I would suggest that we may consider the two-state solution defunct when most or all of the following variables are present:

  • There is no political faction in Israel of significant influence that publicly supports the establishment of a genuinely sovereign Palestinian State;
  • There is no Palestinian political organization of significant influence that shows signs it will countenance the establishment of a separate Palestinian society for any length of time (notice I'm not requiring that all factions "recognize Israel," which in my view is a symbolic concession of less practical importance than is commonly assumed);
  • So many Israeli settlers live in the West Bank that removing enough of them to create a coherent state is beyond practical imagination.
Obviously, these criteria are all fairly subjective. I'm open to more substantive measures. My point is that we need to start thinking about what the vital functions of the peace process look like so as not to waste time and political capital working to resuscitate a long-dead corpse.

Should we decide that surgery is no longer practical (I'll stop with the medical analogies here I promise), the question is what steps U.S. policymakers ought to take while maintaining the fiction of a two-state framework before abandoning it more officially.
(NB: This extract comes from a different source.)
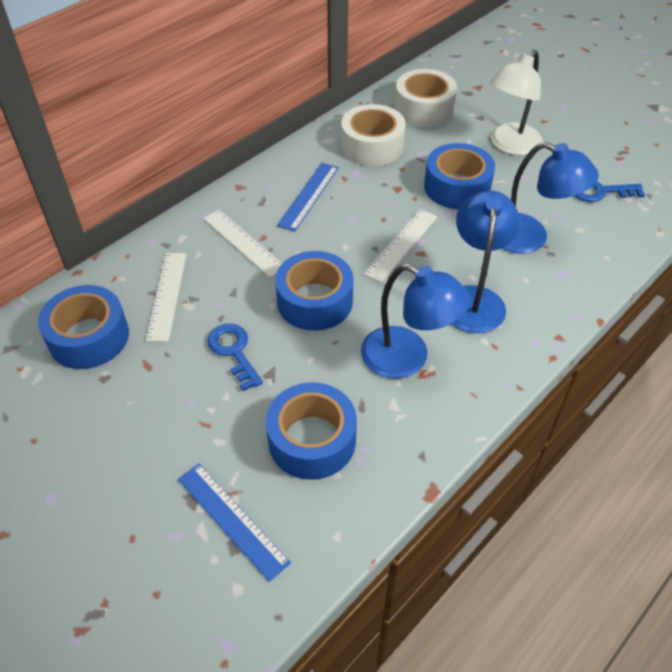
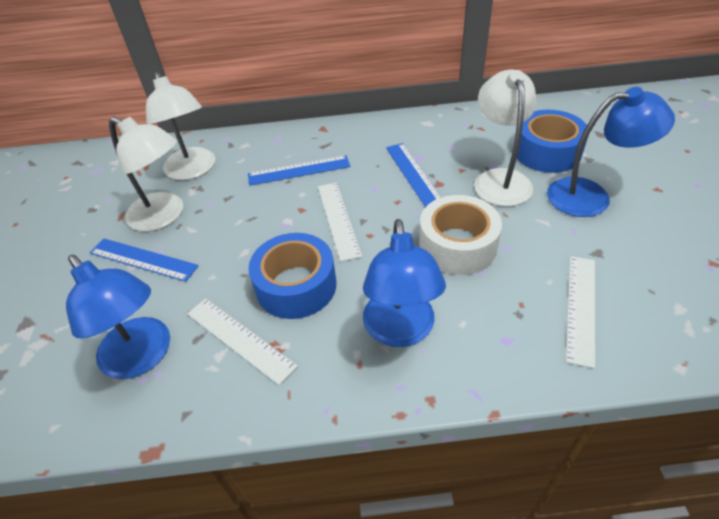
blue key: [207,324,263,391] [575,182,645,202] = 2 -> none = 0
blue ruler: [178,463,291,582] [277,163,339,232] = 2 -> [90,239,199,282] [248,155,350,186] [386,143,441,207] = 3
blue tape: [38,285,129,369] [266,383,357,480] [275,251,354,331] [424,143,495,209] = 4 -> [249,233,336,319] [517,110,588,173] = 2
white lamp: [490,50,543,155] = 1 -> [109,116,183,231] [146,72,215,180] [474,70,537,206] = 3
white tape: [341,104,406,166] [395,69,457,127] = 2 -> [419,195,502,275] = 1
I'd suggest:
  • Making economic and military aid to Israel contingent on real progress in rolling back settlement activity. For too long we've treated Israeli settlements as legitimate bargaining chips, rather than elements of a criminal and strategically counterproductive policy that has no justification irrespective of Palestinian actions. Making it clear that settlements represent a significant bone of contention between Israel and the U.S., rather than the international equivalent of jaywalking violations, would be a good pivot around which U.S. policy could slowly shift.
  • Making it clear U.S. policy for all people in the Levant to be able to choose the leaders of their sovereign government. This would have the advantage of theoretically working within the framework of a two-state solution, while laying the groundwork for supporting Palestinian political rights in an environment where such a solution has failed.
  • Implementation of political and economic sanctions against an Israeli regime that is unwilling to budge from an apartheid stance. This would be the most controversial and difficult, and could not happen without a sea change in U.S. public opinion that is probably still decades away (again, assuming events on the ground in the Levant do not improve).
I should note that these policy shifts would likely take decades, and would be predicated on a preceding shift in American public opinion that I deem likely, but not necessarily inevitable. I also want to stress again that this isn't the outcome that I hope for. I have enormous respect for Israel, and sympathy for the Zionist dream. I don't want to see it dead. I am not, however, willing to sacrifice fundamental American interests and ethical imperatives to further it. I hope that intelligent American, Israeli and international policy shifts can make the choice unnecessary. I agree with Dr. Walt, though, that we need to consider what happens if they don't.